(PASSAGE FOR REVIEW)

Question

Sides of two similar triangles are in the ratio 4 : 9. Areas of these triangles are in the ratio (A) 2 : 3 (B) 4 : 9 (C) 81 : 16 (D) 16 : 81

Answer 1

Assume that the two similar triangles are equilateral triangles.
give that the ratio of two triangles are 4:9(in this problem we can take 4 as side of equilateral triangle & 9 as one side of another equilateral triangle)

Now we find area of equilateral triangle.
Formula for AREA of equilateral triangle is √3/4a.a [√3/4 a square]
(In equilateral triangle, all sides are equal)


first equilateral triangle's area is
√3/4×4×4 (its side is 4)
√3/4×16(cancel the numerator 16 and denominator 4) we get
4√3


second equilateral triangle's area is
√3/4×9×9(its side is 9)
√3/4×81

Then we find the ratio of two equilateral triangles.
4√3 : 81√3/4
cancel √3 on both sides we get
4/1 : 81/4 (we know that 4 = 4/1)

for reducing fraction we can multiply

the numerator of first triangle that is 4 and denominator of second triangle that is 4 &
the numerator of second triangle that is 81 and denominator of first triangle that is 1
4×4 : 81×1
16 : 81
so the area of two similar triangles ratio are 16 : 81

(WORK TASK A)
Answer these questions from the thread on similar triangles above:
(i) In what ratio are the sides of the two similar triangles?
(ii) What area does the answer find for the first equilateral triangle?
(iii) What ratio of areas does the answer conclude with?

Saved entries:
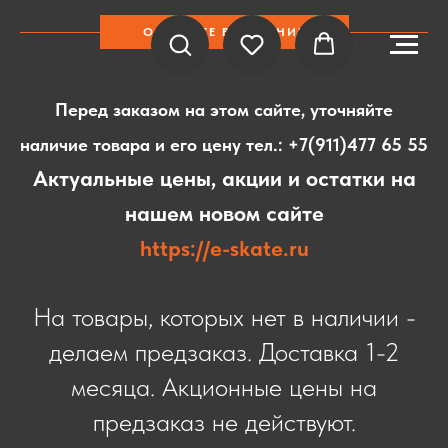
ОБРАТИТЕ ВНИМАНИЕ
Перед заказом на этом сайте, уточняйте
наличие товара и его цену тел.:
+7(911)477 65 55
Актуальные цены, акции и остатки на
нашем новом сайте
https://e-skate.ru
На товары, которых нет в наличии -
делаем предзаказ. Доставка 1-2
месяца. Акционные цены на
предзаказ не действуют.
---
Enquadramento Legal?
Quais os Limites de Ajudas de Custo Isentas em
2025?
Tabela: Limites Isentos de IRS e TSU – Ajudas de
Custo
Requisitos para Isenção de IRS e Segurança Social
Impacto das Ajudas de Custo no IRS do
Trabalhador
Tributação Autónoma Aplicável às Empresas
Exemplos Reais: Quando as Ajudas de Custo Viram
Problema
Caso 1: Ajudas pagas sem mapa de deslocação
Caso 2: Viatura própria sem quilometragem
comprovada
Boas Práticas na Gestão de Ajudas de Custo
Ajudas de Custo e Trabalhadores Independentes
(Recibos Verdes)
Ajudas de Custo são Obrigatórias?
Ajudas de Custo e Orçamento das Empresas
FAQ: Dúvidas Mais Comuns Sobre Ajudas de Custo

(WORK TASK B)
Please return every line of the rows that holds the string "предзаказ".

(PROBLEM SOLUTION A)
(i) 4 : 9
(ii) 4√3
(iii) 16 : 81

(PROBLEM SOLUTION B)
делаем предзаказ. Доставка 1-2
предзаказ не действуют.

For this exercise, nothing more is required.